Top of Text passage

I am excited about the potential for generative AI and APIs. We will have a lot more to share in the coming days about how we are incorporating these ideas into the product.
Thank you to Sri Viswanath, Partner at Coatue and ex-CTO of Atlassian, for helping me review this blog post.
Good Insight Abhinav! I request more clarity on below pointers. We are still at very naïve stage and what measures or steps to take to ensure generative AI become key in Integration world?
“API debugging and API testing will become even more important to get right. These processes will be augmented by generative AI and will decrease the amount of time it takes for developers to get productive.”
“Collaborative API workspaces, used in conjunction with an AI-driven bot, will become a powerful way to work with APIs. Static documentation experiences and developer portals will feel even more outdated, and AI technology will only hasten their demise.”
“API integration will become easier. Code-driven, point-to-point integrations or clunky integrations will feel rigid. AI-driven integrations will be able to incorporate new APIs—and heal faster if they break.”

Bottom of Text passage
Top of Recorded data

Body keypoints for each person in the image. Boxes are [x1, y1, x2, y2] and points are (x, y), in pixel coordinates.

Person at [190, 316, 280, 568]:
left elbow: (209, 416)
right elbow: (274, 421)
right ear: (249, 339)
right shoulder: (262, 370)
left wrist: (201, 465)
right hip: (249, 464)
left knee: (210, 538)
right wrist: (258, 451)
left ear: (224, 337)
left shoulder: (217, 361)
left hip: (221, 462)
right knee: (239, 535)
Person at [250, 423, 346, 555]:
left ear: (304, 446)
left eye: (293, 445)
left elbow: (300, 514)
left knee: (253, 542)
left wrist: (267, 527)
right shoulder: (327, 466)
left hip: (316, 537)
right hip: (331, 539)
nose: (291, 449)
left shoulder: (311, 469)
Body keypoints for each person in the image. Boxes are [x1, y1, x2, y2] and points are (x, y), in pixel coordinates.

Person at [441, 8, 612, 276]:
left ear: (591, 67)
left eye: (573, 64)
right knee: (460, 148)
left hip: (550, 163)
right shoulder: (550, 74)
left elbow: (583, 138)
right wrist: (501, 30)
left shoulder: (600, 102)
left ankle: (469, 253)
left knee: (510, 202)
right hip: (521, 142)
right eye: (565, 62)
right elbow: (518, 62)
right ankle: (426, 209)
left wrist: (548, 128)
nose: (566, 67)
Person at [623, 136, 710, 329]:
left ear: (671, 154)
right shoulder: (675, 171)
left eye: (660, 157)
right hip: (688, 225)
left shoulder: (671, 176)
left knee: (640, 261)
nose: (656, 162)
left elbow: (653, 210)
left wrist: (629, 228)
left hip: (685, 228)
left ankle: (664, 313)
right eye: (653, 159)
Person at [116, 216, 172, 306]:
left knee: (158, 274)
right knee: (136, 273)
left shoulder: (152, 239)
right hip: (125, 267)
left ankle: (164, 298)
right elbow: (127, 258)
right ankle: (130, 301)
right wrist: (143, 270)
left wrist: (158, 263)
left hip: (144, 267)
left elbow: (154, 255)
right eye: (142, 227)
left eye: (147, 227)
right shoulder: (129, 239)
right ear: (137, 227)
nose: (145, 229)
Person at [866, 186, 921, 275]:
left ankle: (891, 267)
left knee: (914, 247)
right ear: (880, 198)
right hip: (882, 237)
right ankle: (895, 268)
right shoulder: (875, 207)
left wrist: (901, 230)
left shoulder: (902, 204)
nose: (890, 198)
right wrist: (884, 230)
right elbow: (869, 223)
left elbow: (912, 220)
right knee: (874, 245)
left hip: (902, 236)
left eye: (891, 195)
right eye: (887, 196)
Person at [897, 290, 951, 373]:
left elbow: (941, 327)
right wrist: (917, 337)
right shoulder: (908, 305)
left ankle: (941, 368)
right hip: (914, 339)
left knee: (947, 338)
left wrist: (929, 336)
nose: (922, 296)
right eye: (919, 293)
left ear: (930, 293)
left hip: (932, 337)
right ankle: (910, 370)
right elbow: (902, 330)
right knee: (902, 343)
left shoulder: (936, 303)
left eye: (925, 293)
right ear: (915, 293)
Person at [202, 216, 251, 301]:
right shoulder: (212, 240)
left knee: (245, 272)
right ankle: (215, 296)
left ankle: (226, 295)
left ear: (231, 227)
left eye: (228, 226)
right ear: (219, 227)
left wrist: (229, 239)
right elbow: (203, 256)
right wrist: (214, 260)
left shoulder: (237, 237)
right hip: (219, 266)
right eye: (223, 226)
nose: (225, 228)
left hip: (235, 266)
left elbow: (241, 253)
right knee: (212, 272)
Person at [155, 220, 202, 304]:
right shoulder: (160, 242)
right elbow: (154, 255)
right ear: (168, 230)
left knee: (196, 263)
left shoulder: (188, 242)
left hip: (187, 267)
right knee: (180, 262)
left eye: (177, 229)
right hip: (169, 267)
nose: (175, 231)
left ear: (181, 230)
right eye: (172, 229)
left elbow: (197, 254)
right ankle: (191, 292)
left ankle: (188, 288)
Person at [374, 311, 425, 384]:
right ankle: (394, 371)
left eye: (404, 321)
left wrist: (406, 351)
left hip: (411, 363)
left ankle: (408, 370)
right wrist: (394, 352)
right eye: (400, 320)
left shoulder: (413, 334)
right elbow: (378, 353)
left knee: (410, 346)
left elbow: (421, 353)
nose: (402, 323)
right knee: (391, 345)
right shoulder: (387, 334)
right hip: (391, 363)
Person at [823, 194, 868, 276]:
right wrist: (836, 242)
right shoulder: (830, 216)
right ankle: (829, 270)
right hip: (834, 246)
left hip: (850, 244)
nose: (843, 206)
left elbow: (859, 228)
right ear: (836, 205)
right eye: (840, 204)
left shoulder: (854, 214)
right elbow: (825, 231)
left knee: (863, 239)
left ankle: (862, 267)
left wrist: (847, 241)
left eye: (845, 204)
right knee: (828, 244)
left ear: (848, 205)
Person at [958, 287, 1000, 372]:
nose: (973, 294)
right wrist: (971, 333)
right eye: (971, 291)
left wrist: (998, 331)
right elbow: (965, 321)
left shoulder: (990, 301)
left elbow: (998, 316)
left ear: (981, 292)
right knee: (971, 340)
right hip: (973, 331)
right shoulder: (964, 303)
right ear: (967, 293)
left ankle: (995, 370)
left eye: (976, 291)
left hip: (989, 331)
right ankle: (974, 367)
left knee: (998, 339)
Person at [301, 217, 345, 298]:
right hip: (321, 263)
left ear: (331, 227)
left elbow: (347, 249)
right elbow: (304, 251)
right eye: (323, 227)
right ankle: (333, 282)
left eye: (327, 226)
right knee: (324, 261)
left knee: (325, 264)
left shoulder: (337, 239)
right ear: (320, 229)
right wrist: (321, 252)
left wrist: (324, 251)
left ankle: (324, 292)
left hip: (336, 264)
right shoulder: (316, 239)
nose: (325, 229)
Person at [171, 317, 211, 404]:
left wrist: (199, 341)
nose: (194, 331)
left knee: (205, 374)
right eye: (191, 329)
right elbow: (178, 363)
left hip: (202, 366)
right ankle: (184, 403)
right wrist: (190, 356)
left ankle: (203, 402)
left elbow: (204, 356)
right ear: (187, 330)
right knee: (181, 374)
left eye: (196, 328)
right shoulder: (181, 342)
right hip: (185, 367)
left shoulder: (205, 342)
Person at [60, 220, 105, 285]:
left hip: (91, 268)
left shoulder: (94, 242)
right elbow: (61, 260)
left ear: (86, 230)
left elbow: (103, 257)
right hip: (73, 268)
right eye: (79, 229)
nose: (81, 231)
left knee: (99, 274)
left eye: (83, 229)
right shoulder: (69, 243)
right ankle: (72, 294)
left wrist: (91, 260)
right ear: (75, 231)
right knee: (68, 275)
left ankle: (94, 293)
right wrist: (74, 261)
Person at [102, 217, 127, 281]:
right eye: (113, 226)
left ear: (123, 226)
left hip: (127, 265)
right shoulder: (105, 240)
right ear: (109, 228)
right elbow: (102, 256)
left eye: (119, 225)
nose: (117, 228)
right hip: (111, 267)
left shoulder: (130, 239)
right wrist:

Bottom of Recorded data

#### [Exercise brief]
Rewrite the part of the text on generative AI and APIs that begins at the words "I am excited" and stops after "in Integration world?", changing "blog post" to "article". You won't need the lines here.

#### [Response to the task]
I am excited about the potential for generative AI and APIs. We will have a lot more to share in the coming days about how we are incorporating these ideas into the product.
Thank you to Sri Viswanath, Partner at Coatue and ex-CTO of Atlassian, for helping me review this article.
Good Insight Abhinav! I request more clarity on below pointers. We are still at very naïve stage and what measures or steps to take to ensure generative AI become key in Integration world?